There will always be difficulties.” In this context, people should take comfort from the sub-prime crisis, he says. Investment banks, with their incredibly complex risk management systems and highly paid personnel are looking at a total write off on the sub-prime debacle of around $140 billion dollars.

“That gives me a degree of comfort - whatever cock ups I’ve made, they don’t come close to that. The mess is extraordinary, affecting the availability of credit for all sorts of different investments.”

Incisive

He’s not laughing at others’ misfortune, merely pointing out that the nature of capitalist economies is cyclical. “There will be good times and bad times. If you’re good enough, you may be in a position to take advantage of a slow down. There can be upsides but I feel we’re all going to have to get used to rolling our sleeves up for the next couple of years.”

For his part, Johnson will have his work cut out at Borders. The book-trade press is encouraged by plans to inject significant capital into the business via a revamped online operation and a fresh programme of live events. In a typically incisive move, chief executive David Roche – who reputedly clashed with Johnson over his plans for the chain - was dispatched, with more power and responsibility placed in the hands of individual shops and their managers.

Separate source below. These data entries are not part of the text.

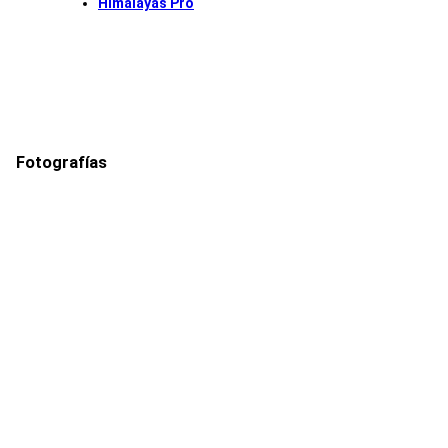
Himalayas Pro
Fotografías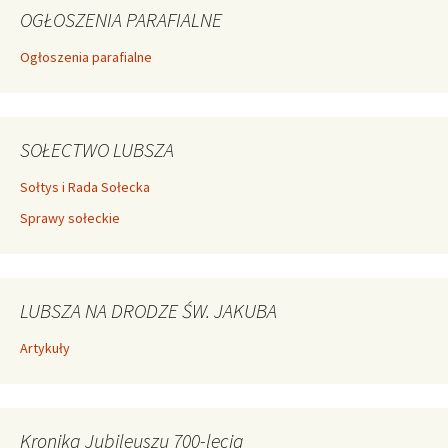
OGŁOSZENIA PARAFIALNE
Ogłoszenia parafialne
SOŁECTWO LUBSZA
Sołtys i Rada Sołecka
Sprawy sołeckie
LUBSZA NA DRODZE ŚW. JAKUBA
Artykuły
Kronika Jubileuszu 700-lecia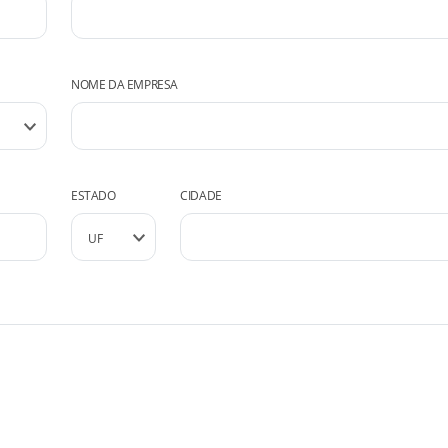
NOME DA EMPRESA
ESTADO
CIDADE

Given his pedigree for reviving brands with untapped potential, Borders seems to be the perfect fit for Johnson’s investment profile; despite his personal wealth, he eschews ‘bling’, and says his greatest indulgence is book buying.

His appointment as non-executive chairman at Channel 4 was a less intuitive fit – his selection four years ago came as a shock to the media world, who had expected a seasoned schmoozer, not a brusque private sector turnaround specialist. In hindsight, as broadcasters face a host of challenges from a range of sources, it was an inspired choice, and Johnson is widely acknowledged to have done a fine job.

The channel may be owned by the taxpayer, but Johnson says most of the principles of sound private company practice apply. “If you go out every day to sell you wares, as Channel 4 does, it makes you part of the private sector.”

That it chooses to use its surplus to fund public service programming makes it a fairly unusual proposition, albeit one that Johnson is proud of. “I think it makes a lot of outstanding programming and is a remarkable and unique organisation.

When it comes to putting on air an individual voice that has an opinion that wouldn’t otherwise get access to the airwaves, we are better than almost anyone else,” he says.

While he concedes that “mistakes were made” during last year’s Big Brother race row and phone-in scandal, the channel has “learnt from them, moved on, and will do better next time.”

It was a wake up call for Channel 4, but the nature of what it does means it needs to be provocative. “It’s the essence of Channel 4,” he says. “There will always be some viewers who are not happy with what we say. If you’re bland, you can’t be assertive and interesting.”